This article in the Chronicle of Higher Ed, by Damon Horowitz, Google's in-house philosopher, has been making the rounds. I find Horowitz makes his key point here:
The technology issues facing us today—issues of identity, communication, privacy, regulation—require a humanistic perspective if we are to deal with them adequately. If you actually care about one of those topics—if you want to do something more serious about it than swap idle opinions over dinner—you can. And, I would venture, you must. Who else is going to take responsibility for getting it right?
I see a humanities degree as nothing less than a rite of passage to intellectual adulthood. A way of evolving from a sophomoric wonderer and critic into a rounded, open, and engaged intellectual citizen. When you are no longer engaged only in optimizing your products—and you let go of the technotopian view—your world becomes larger, richer, more mysterious, more inviting. More human.
Horowitz tracks his own journey from being a successful technologist to someone who became dissatisfied with his ability to address the challenges he had set for himself. His humanities graduate education, he argues, became invaluable in exploring these deeper philosophical questions in a way his previous education could not. Perhaps Horowitz presents an overly romantic vision of the humanities. He acknowledges this to some degree, though I believe he is sincere in his accounting of the value his education has been to him. And no doubt, his personal, idiosyncratic journey from technology to philosophy may not be a blueprint for others to follow. I don't think he's asking anyone to take his life as a model.
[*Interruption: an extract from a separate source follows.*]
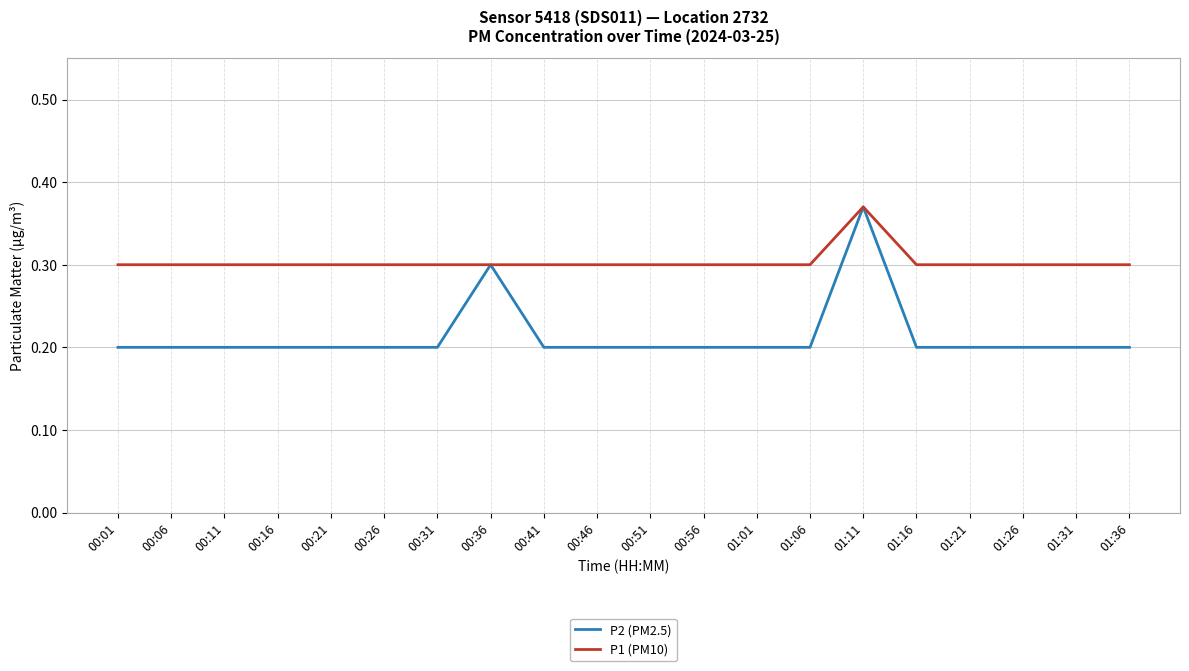

Which label corresponds to the largest value in the chart?

01:11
What is most interesting (and sadly telling) are the comments that follow the article in which various humanists take all manner of offense to Horowitz's suggestion that the humanities was actually useful for him as a technologist and might be valuable to other technologists as well. I'll just offer the first response as indicative of what generally follows in the 71 comments (at this moment) that follow:
While I appreciate a well-written defense of the value of the humanities, I resent that it takes someone who has a degree in a "more valuable" discipline to help/allow us to be taken seriously. Please don't take this personally, but it's frustrating that people in tech or business are taken more seriously when they talk about the value of the humanities than those of us who are "just" humanists.
Yes, heaven forbid that someone not in the humanities might find our work valuable. Certainly no humanists would ever be so rude as to find value in the sciences or in business or among technologists. The comments range from refuting Horowitz's suggestion that the humanities could be of any use to claiming injury from the suggestion that someone with a humanities phd might do something other than become an academic. Keep in mind that most of these comments appear to come from academics in the humanities.
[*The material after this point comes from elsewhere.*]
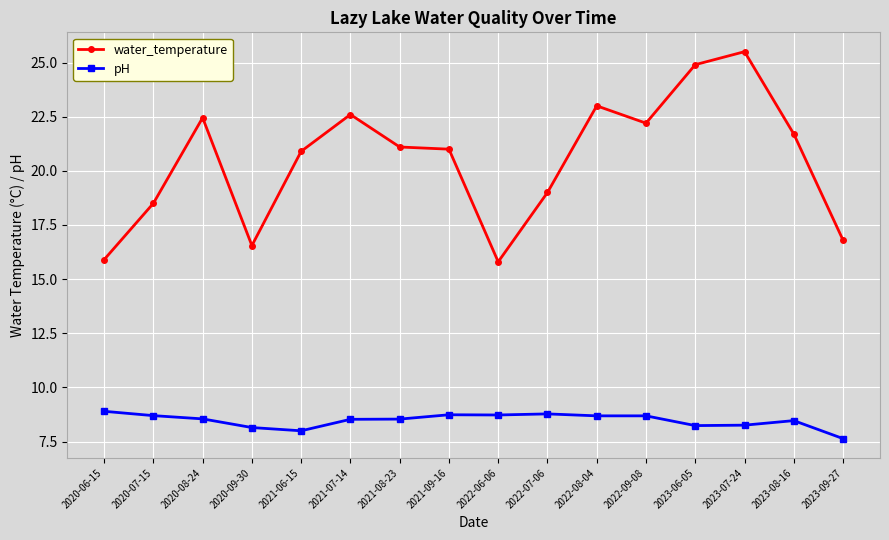

What is the value of the water_temperature point at the 9th from the left?

15.8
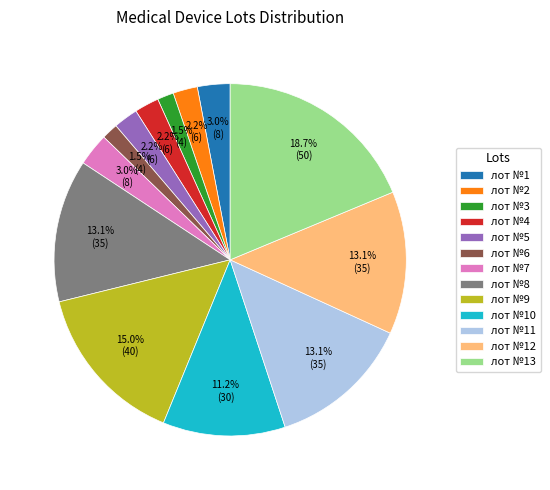

Approximately how many times larger is the value at лот №8 compared to лот №12?

1.0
Admitedly, it is an unfortunately surprising notion to most humanists that the humanities might serve as an intellectual means to address the challenges, problems, and opportunities that humans encounter in their lived experience. If, as the last century has suggested, humanists wish to be viewed like the sciences, conducting "pure research," then maybe we need "applied humanities." While I would be happy to nominate rhetoric as applied humanities, I'm not sure if or how rhetoric would make any use of "pure" humanities research, because in the humanities not only is research done without regard to how or if it might be applied, it is often done with a resolute insistence that it has and can have no application or value.
hmmm....
In any case, the sad little comment stream on this article tells you all you need to know about what is wrong with the humanities. In my view, of all the arenas of academic thought, the humanities most of all needs to be in/of the world. Maybe using the humanities to address technological problems isn't for everyone. Obviously not everyone is going to be an in-house philosopher at Google. But why should we be angry or even skeptical about the notion that the humanities might be of value to such people?